LTM : Il va donc falloir s’adapter…
LB : Effectivement. Les artisans vont devoir adapter leurs horaires d’ouverture à leurs cibles clients autour d’eux. S’ils ont autour d’eux une forte communauté asiatique, les viennoiseries à toute heure du jour et de la nuit seront les bienvenues. Si se trouve autour d’eux une forte communauté ibérique, des tapas servis jusque tard le soir seront aussi appréciés. À eux d’adapter les produits, les horaires, à cet environnement particulier même si c’est beaucoup plus simple à dire qu’à mettre en application…
LTM : Et la vente sur internet ou le marketing digital ?
LB : Ceux qui n’étaient pas prêts avant ne le seront pas maintenant, la création d’un site internet marchand est très longue. Rappelons-nous durant le covid, les artisans avaient testé la vente en ligne et ceux qui dépassaient les trente commandes par semaine étaient les mieux lotis… mais l’investissement, même partiellement pris en charge par l’État n’était pas à la hauteur. Je conseille de mettre à jour les pages des réseaux sociaux mais aussi, et surtout, les pages Google my business : cet encart qui apparaît sur Google quand on tape le nom de l’établissement. Mettez-y vos photos, utilisez des outils gratuits comme ChatGPT-4o pour traduire vos textes en anglais, aen llemand, en chinois et en espagnol, au moins… En magasin, équipez vos salariés d’outils de traduction via des smartphones. Vous pouvez ainsi capter des clients sans parler leur langue et augmenter drastiquement vos paniers moyens.
LTM : Certains espèrent aussi une reprise, notamment touristique, après les JO. Comment rebondir et bien préparer l’après Paris 2024 et la rentrée ?

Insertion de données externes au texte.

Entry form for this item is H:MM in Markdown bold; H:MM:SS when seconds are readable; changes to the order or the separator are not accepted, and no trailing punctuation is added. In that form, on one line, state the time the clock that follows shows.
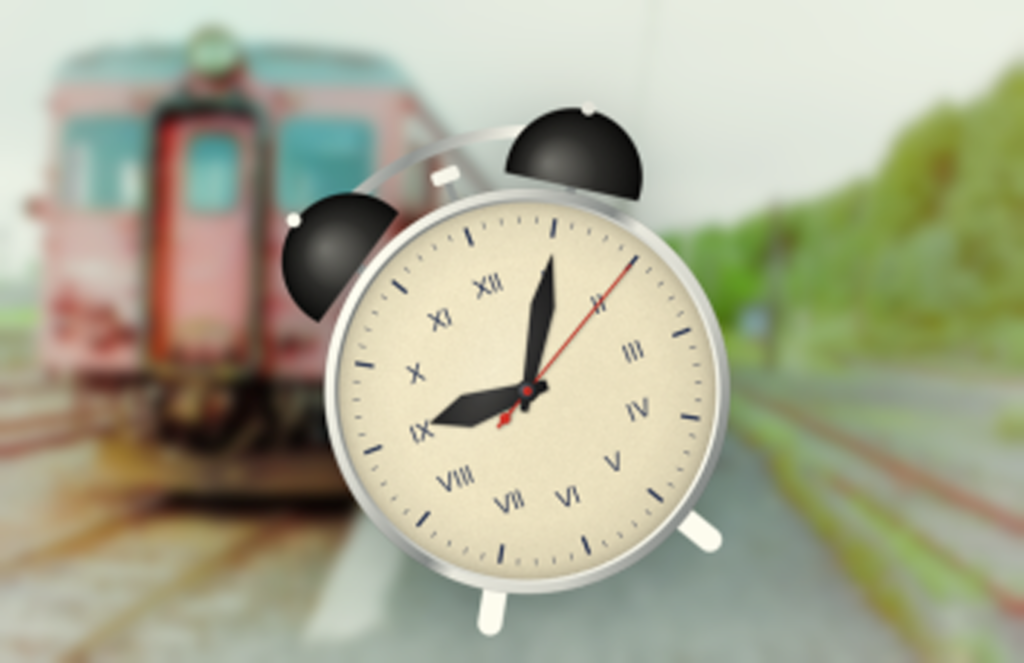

LB : Selon une estimation du Centre de droit et d’économie du sport dévoilée en mai 2024, les revenus post-JO dureront jusqu’en 2034, au moins, et pourraient atteindre neuf milliards d’euros. C’est donc un travail à long terme qu’il va falloir effectuer. La flamme olympique devra être dans le cœur des points de vente le plus longtemps possible. Les produits signatures sur ce thème y auront toute leur place. On voit souvent chez l’artisan boulanger les habitudes ancestrales reprendre le dessus… Ceux placés près des zones recevant des épreuves vont bénéficier d’un effet sur la durée de la visite des lieux. Les gérants de boutiques concernés devraient, s’ils en ont le temps, acheter des maillots des équipes présentes dans leur ville pour les faire dédicacer, prendre des selfies, communiquer dessus dès maintenant… Et les garder pour les afficher. Pourquoi ne pas offrir des croissants aux staffs techniques afin de les faire venir dans leur magasin entre les épreuves et de surfer sur la vague ? Là encore, cela fera de bons souvenirs, à conserver précieusement. Autre solution : proposer des demi-journées d’atelier baguette française aux touristes, moyennant finance. Nos artisans savent trouver des idées particulièrement astucieuses… J’ai pleine confiance en leur capacité de rebond.